Toronto Ice Storm, December 22, 2013 From Southern Ontario, through to Quebec and the Maritimes, the ice storm that hit the region just days prior to Christmas left several hundred thousand homes in the dark and residents in the cold. As lives slowly return to normal and the ice thaws, what can be learned from the ice storms that hit?

  1. If your auto policy includes Comprehensive or All-Perils coverage, damage caused to your car from fallen trees or branches will likely be covered.

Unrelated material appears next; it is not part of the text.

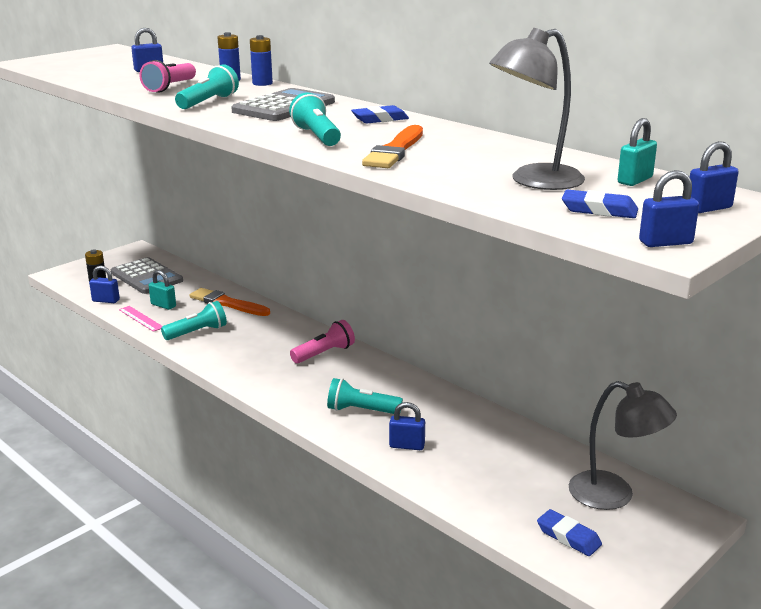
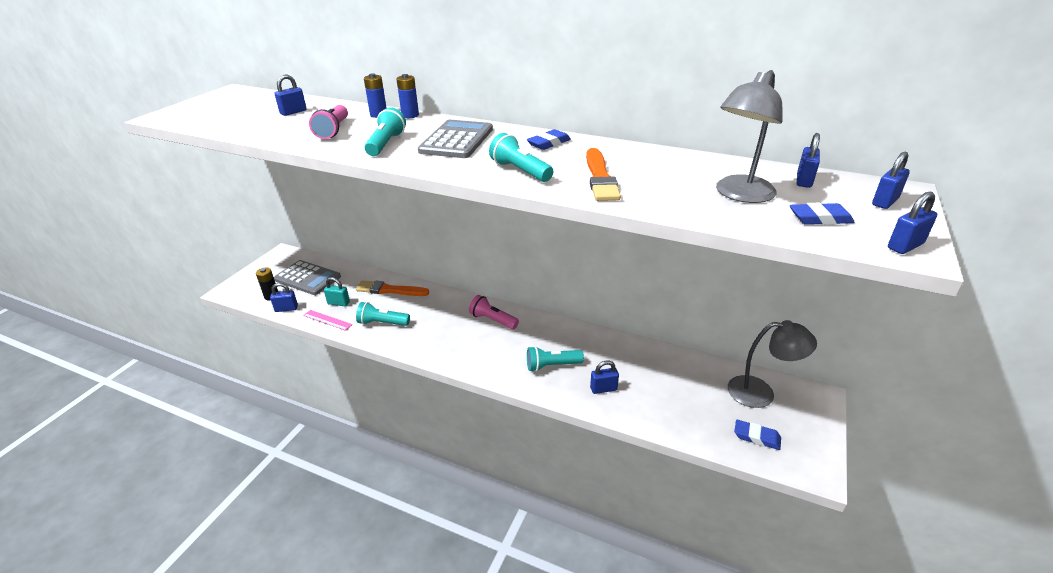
camera: 20 degrees left, 10 degrees up
turquoise flashlight [161,301,227,340] -> turquoise flashlight turned 120 degrees counterclockwise [356,302,410,326]
pink flashlight [290,320,355,363] -> pink flashlight turned 90 degrees counterclockwise [469,295,519,329]
turquoise padlock [618,118,657,186] -> blue padlock [797,133,820,188]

    Comprehensive or All-Perils coverage is optional, but if you have it, will likely pay for losses stemming from damages caused by a fallen tree or branch. There is usually a deductible.

    Flying ice too
    Same is true for flying ice. Too many drivers didn't take the time to clear off their car properly resulting in mounds of ice flying off while driving (especially at high speeds). If you had the misfortune of driving behind one of these icicle-cars and yours was damaged as a result, you would be covered if you have Comprehensive or All-Perils.
  2. Many drivers need a refresher on what to do at an intersection when the traffic lights are no longer working.

    When traffic lights are no longer working, treat the intersection like an all-way (or four-way) stop. It's the same as approaching an intersection with four stop signs at each corner where you'll "yield the right-of-way to the first vehicle to come to a complete stop. If two vehicles stop at the same time, the vehicle on the left must yield to the vehicle on the right". Take your time at each intersection and proceed with caution. The Ontario Driver's Handbook can be viewed online for free if in need of a refresher (it includes diagrams too which are handy.)
  3. Damage to your home caused from a fallen tree or branch will generally be covered.

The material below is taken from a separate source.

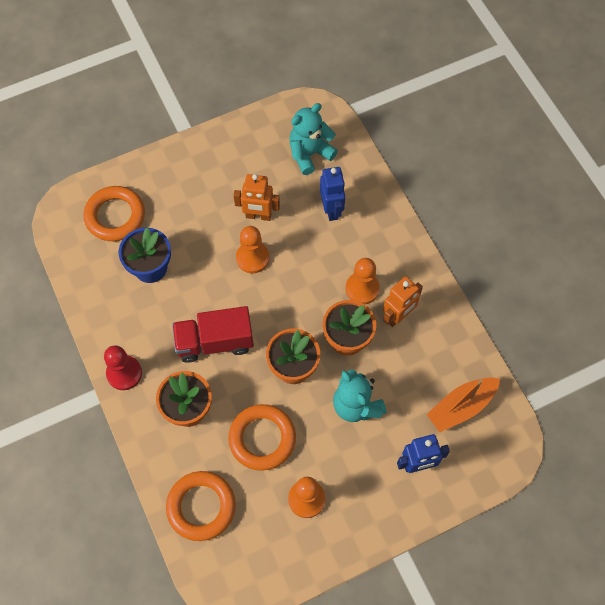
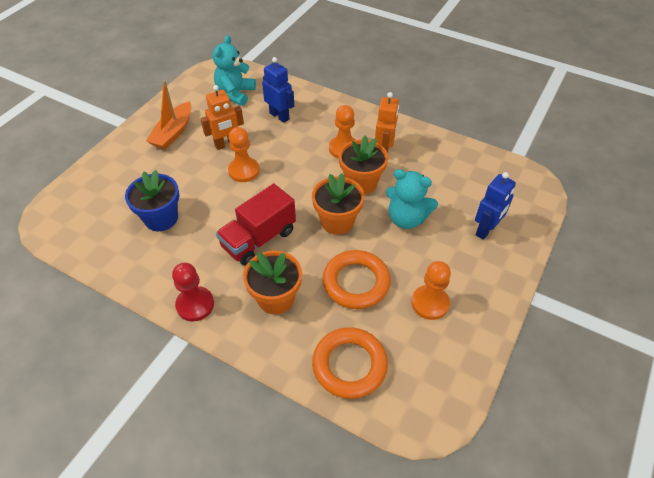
camera: 35 degrees left, 15 degrees down
orange ring [84,186,145,241] -> none
orange boat [426,378,500,432] -> orange boat moved to [146,80,191,149]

    According to the Insurance Bureau of Canada (IBC), "Damage to homes caused by snow, rain or wind is generally covered. This includes damage caused by flying debris or falling branches or trees, or damage to your home and its contents when water or snow enters through openings caused by high winds."
  4. Hotel bills may not be covered by your property insurance policy.

    People who opted to escape the cold confines of their home for the warmth of a hotel room may find they are not covered for the hotel bill.

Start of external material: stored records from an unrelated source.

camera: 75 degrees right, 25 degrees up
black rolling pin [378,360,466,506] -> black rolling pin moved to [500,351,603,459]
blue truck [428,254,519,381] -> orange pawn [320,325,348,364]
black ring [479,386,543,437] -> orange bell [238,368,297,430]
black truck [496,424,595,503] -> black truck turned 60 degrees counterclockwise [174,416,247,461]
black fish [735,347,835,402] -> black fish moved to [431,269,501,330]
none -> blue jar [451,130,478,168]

    "If they're going to a hotel because of insurable damage to their home or if they're forced to leave their homes by a police order," they may be entitled to additional living expenses, IBC spokesman Steve Kee told

    However, if checking into a hotel for the sake of comfort only, the bills would generally not be covered.
  5. Coverage for damages to your home caused by frozen water pipes isn't a clear cut yes or no.

    This one is a tough one to answer, as there are caveats. So to be sure, 100% sure, talk to your broker, agent or insurer. In general, a sudden and accidental escape of water from plumbing would be covered. However, it may not be if there were precautions that could have been taken, but weren't.

    For example, if you left your home during the outage and were away for a few days, there's a chance you would not be covered for damages coming from frozen pipes, unless you:
    • Arranged for someone to check the home daily; and
    • Shut off the main water valve and drained all the pipes.
    If you opted to stay in your home, you would be expected to also take precautions. The most widely reported, and recommended by the City of Toronto was to open the taps slightly (usually at the lowest level of the house like in the basement), so that there was a steady trickle of water flowing.

    Policy wording will vary, so it's best to know for sure and go to the source.
  6. Spoiled food may be covered by your home insurance.

    Some home insurance policies provide coverage for food that spoils from events like power outages; events that are unavoidable. Depending on the policy, coverage can be up to $2,000.

    Before tossing the contents of your refrigerator and freezer call your broker, agent or insurer. If your home insurance includes coverage for food spoilage, you'll want to know what they need to submit a claim.
  7. Adversity often brings out the best in us: grocery retailers

    Replacing the cost of what's in your refrigerator or freezer can be a hardship; and special mention to the grocery retailers who stepped up and donated money to help those in need is one lesson that shouldn't be overlooked.

    Loblaws was the first to donate $25,000 toward grocery store gift cards, followed by Shoppers Drug Mart, Metro and Sobeys who all matched Loblaw's contribution of $25,000. The Coppa Family (Highland Farms) also donated gift cards, $5,000 worth. The government of Ontario matched the donations.